**演習用本文:**

# # # #

「直木賞予想」と「森見登美彦『宵山万華鏡』」


<総合ランキング>  (有隣堂全店調べ・6/29~7/5)
① 村上春樹『1Q84 BOOK1(4月-6月)』(新潮社)
② 村上春樹『1Q84 BOOK2(7月-9月)』(新潮社)
③ 蛇蔵・海野凪子『日本人の知らない日本語』(メディアファクトリー)
④ 藤井旭『欠ける太陽を見よう!皆既日食2009/7/22』(星の手帖社)
⑤ エリカ・アンギャル『世界一の美女になるダイエット』(幻冬舎)
⑥ 山崎豊子『運命の人 4』(文藝春秋)
⑦ トレーシー・アンダーソン『ザ・トレーシーメソッドDVD-BOOK』(マガジンハウス)
⑧ くるねこ大和『くるねこ 其の4』(エンター・ブレイン)
⑨ 三木谷浩史『成功の法則92ヶ条』(幻冬舎)
⑩ 森見登美彦『宵山万華鏡』(集英社)


<特集・森見登美彦『宵山万華鏡』>
◎森見登美彦『宵山万華鏡』(集英社)

# # # #

**設問 1:**
書籍ランキングの本文について、次の問いに答えてください。
(a) 総合ランキングは、いつからいつまでの期間を調べたものですか?
(b) 第3位の本の出版社はどこですか?
(c) 特集で取り上げられている本の出版社はどこですか?
**設問 2:**
書籍ランキングの本文のうち、「① 村上春樹『1Q84 BOOK1(4月-6月)』(新潮社)」で始まり「⑤ エリカ・アンギャル『世界一の美女になるダイエット』(幻冬舎)」まで続く部分を、「幻冬舎」を「光文社」に替えて編集してください。
この後に続く項目は、本文とは別個の資料です。

**確認用データ:**

# # # #

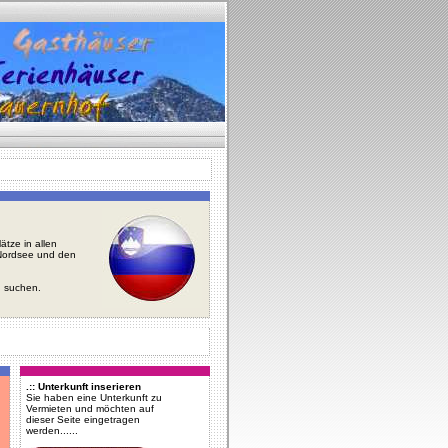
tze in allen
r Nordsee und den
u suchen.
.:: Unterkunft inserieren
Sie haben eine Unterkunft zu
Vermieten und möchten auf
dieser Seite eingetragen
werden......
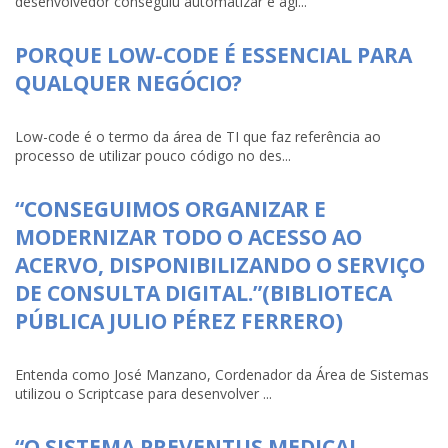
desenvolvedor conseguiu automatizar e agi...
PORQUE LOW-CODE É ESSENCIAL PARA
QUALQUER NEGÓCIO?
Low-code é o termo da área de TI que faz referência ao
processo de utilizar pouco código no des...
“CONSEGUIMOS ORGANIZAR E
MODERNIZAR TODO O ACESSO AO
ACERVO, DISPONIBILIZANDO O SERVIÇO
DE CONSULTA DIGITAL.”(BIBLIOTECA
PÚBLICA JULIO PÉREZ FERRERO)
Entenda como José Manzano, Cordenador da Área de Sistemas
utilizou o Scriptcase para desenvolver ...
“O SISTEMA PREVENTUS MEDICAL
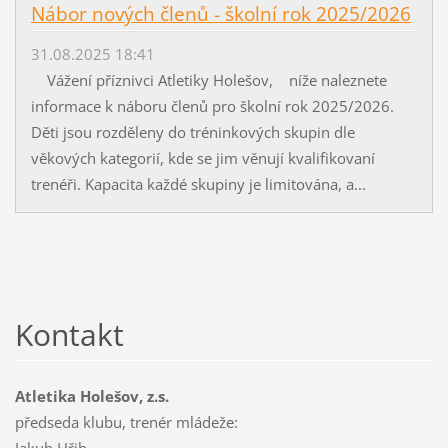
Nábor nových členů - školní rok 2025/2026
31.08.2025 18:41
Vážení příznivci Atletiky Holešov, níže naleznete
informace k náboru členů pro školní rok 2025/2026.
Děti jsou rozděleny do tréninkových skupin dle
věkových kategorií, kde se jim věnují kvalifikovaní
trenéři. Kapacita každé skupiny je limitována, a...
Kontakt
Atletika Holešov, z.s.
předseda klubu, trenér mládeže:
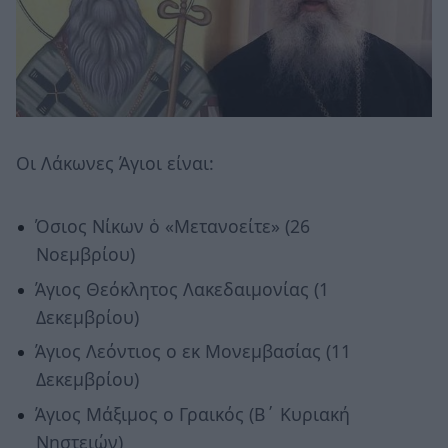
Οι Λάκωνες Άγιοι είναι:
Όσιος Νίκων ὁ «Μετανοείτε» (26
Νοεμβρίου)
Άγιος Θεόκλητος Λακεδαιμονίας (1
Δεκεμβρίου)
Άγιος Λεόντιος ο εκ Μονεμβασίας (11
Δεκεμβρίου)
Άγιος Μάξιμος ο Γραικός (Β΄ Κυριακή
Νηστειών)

# # # #

**解答 1:**
(a) 6/29~7/5
(b) メディアファクトリー
(c) 集英社

**解答 2:**
① 村上春樹『1Q84 BOOK1(4月-6月)』(新潮社)
② 村上春樹『1Q84 BOOK2(7月-9月)』(新潮社)
③ 蛇蔵・海野凪子『日本人の知らない日本語』(メディアファクトリー)
④ 藤井旭『欠ける太陽を見よう!皆既日食2009/7/22』(星の手帖社)
⑤ エリカ・アンギャル『世界一の美女になるダイエット』(光文社)